**WHAT IS EXPECTED:** What is the number of lines in the data that contain "keyboard"? Nothing besides that number, please.

**EXTRACTED ENTRIES:**
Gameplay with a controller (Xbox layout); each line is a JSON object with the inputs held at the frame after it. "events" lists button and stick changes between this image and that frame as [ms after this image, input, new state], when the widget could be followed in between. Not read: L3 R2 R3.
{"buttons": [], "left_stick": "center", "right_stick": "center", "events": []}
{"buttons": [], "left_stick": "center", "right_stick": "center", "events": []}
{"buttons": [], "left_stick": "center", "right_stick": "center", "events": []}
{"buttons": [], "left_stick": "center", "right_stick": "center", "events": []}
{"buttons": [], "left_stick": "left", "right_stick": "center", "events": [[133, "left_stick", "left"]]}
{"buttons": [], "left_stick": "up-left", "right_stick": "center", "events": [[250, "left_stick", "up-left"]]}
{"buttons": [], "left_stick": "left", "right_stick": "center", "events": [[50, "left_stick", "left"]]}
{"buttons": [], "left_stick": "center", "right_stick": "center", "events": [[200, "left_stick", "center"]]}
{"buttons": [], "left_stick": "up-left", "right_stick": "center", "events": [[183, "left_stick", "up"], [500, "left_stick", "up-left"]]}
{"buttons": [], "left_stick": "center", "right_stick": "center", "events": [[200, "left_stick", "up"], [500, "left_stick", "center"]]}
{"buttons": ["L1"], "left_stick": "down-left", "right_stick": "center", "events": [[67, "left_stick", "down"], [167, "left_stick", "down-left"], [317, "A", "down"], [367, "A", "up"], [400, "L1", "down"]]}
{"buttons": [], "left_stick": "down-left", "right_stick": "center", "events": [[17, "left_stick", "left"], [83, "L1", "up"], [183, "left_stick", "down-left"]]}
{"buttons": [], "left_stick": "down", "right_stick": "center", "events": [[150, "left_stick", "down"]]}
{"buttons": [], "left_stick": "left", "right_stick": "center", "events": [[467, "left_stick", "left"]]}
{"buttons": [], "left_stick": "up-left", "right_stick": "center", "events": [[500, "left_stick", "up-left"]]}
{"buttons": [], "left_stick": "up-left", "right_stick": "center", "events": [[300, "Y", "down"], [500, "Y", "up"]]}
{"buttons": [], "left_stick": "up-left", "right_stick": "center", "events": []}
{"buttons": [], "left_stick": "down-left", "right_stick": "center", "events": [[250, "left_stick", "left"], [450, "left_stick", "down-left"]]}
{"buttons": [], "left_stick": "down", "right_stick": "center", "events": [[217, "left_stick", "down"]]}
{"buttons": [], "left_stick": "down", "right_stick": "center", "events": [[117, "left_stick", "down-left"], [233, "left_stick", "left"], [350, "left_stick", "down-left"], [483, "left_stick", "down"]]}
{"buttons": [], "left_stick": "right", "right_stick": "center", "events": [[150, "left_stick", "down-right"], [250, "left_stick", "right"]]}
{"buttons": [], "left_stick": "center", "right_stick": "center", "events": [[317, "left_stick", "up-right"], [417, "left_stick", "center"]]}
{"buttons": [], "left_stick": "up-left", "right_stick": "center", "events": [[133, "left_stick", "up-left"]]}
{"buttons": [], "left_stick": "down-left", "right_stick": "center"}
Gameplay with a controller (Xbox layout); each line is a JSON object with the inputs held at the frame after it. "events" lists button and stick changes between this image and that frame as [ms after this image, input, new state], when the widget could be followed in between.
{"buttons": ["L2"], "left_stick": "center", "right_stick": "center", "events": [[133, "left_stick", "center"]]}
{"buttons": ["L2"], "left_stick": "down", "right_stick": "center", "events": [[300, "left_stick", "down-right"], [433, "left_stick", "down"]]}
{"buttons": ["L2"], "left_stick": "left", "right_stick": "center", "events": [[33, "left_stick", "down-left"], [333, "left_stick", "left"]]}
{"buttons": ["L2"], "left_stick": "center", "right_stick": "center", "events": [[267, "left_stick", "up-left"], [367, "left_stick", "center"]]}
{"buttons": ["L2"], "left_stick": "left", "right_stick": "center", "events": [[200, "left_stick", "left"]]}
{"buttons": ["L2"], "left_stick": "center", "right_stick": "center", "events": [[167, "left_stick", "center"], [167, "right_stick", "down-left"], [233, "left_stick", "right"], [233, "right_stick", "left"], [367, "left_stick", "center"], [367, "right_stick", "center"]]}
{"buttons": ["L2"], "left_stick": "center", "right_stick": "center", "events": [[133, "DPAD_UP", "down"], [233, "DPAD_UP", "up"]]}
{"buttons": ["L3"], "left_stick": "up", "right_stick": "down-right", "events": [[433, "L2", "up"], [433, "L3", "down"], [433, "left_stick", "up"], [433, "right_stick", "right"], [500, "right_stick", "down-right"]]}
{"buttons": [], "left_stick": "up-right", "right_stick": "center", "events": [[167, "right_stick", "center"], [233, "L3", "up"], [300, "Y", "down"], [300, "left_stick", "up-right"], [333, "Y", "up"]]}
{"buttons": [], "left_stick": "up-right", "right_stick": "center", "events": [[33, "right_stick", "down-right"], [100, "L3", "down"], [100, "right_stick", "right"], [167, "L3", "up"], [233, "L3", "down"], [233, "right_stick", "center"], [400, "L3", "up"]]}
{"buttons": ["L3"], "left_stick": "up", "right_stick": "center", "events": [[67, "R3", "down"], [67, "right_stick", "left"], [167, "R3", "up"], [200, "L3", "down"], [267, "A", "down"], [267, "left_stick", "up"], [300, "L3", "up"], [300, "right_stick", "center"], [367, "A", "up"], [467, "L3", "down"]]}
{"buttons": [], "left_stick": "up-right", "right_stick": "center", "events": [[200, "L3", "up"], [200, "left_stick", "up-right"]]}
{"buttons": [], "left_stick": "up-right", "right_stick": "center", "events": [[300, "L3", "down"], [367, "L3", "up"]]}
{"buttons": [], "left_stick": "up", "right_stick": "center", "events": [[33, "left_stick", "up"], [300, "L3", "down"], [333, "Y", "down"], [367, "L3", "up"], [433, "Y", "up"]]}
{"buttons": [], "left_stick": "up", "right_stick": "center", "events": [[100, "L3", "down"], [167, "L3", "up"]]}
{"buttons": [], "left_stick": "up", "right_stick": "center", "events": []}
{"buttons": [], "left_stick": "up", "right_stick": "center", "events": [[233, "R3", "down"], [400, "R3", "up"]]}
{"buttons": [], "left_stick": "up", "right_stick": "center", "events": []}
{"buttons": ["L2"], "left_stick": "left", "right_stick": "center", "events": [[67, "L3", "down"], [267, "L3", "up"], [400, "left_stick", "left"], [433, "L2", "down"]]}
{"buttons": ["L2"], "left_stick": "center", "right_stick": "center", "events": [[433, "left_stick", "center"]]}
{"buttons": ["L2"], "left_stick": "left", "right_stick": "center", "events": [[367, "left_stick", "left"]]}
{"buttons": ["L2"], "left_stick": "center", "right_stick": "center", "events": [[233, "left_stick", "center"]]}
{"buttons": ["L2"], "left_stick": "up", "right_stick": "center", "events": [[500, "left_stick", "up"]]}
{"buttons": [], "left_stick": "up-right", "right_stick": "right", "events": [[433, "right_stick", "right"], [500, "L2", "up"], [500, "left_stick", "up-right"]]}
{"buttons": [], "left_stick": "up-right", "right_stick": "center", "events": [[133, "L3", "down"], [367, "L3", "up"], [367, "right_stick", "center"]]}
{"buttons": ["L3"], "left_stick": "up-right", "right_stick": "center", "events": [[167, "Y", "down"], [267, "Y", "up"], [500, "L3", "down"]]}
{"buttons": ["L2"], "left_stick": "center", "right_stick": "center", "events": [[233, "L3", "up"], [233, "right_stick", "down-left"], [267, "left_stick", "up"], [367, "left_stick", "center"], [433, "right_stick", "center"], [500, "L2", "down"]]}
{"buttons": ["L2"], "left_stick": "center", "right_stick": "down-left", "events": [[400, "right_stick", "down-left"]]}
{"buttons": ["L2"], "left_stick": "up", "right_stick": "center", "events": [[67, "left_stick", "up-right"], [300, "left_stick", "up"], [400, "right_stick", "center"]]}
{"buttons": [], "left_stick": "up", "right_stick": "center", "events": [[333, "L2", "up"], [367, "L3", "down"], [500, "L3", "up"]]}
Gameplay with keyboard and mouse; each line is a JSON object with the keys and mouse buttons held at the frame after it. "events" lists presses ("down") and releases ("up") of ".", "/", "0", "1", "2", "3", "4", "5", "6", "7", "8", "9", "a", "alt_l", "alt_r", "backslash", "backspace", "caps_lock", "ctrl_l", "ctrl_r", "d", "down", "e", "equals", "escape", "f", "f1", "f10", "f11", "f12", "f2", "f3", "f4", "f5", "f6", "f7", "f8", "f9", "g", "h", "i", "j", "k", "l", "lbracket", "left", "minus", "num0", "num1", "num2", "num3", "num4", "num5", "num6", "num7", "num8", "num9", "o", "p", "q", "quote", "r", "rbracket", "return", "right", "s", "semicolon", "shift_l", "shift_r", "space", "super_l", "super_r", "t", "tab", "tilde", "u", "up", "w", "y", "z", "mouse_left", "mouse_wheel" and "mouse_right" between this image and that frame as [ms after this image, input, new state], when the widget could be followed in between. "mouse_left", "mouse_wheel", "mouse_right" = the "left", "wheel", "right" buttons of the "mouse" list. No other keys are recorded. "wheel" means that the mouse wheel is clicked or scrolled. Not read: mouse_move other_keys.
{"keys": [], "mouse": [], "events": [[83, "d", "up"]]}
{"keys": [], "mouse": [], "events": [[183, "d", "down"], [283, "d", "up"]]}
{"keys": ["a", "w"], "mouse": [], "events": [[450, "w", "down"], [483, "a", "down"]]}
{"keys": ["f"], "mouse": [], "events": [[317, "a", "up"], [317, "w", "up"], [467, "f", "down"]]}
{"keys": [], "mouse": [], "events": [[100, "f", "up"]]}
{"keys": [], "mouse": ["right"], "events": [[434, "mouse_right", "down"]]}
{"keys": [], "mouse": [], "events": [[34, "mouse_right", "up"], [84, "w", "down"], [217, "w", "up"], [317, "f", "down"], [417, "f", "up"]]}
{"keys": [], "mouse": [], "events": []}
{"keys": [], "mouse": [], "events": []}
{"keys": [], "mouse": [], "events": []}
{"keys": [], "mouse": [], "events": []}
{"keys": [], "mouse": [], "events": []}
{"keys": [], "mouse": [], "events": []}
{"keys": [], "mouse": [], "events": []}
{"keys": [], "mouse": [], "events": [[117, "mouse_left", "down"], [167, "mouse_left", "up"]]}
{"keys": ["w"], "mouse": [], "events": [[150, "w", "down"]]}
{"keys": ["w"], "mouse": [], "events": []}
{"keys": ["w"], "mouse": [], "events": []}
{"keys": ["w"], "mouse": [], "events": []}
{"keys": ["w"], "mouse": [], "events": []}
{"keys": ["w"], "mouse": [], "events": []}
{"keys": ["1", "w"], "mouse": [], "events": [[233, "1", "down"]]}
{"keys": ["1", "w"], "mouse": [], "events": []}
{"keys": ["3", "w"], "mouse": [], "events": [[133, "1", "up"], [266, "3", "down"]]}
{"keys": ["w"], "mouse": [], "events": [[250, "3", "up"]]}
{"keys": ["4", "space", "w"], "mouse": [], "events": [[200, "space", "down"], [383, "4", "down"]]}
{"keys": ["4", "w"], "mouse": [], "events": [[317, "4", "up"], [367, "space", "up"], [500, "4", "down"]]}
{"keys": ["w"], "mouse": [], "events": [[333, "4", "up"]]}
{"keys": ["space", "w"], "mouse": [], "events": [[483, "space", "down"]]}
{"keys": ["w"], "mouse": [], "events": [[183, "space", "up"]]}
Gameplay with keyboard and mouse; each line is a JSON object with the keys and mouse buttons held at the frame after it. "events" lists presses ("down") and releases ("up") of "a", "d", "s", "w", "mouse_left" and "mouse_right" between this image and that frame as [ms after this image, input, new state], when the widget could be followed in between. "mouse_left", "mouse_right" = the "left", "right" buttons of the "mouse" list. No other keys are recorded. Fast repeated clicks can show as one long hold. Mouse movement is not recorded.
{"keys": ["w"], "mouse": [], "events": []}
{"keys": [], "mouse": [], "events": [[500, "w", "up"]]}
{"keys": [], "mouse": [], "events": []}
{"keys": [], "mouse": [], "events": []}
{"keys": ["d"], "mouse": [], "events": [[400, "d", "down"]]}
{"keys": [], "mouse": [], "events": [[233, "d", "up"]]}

**ANSWER FOR THIS EXERCISE:** 2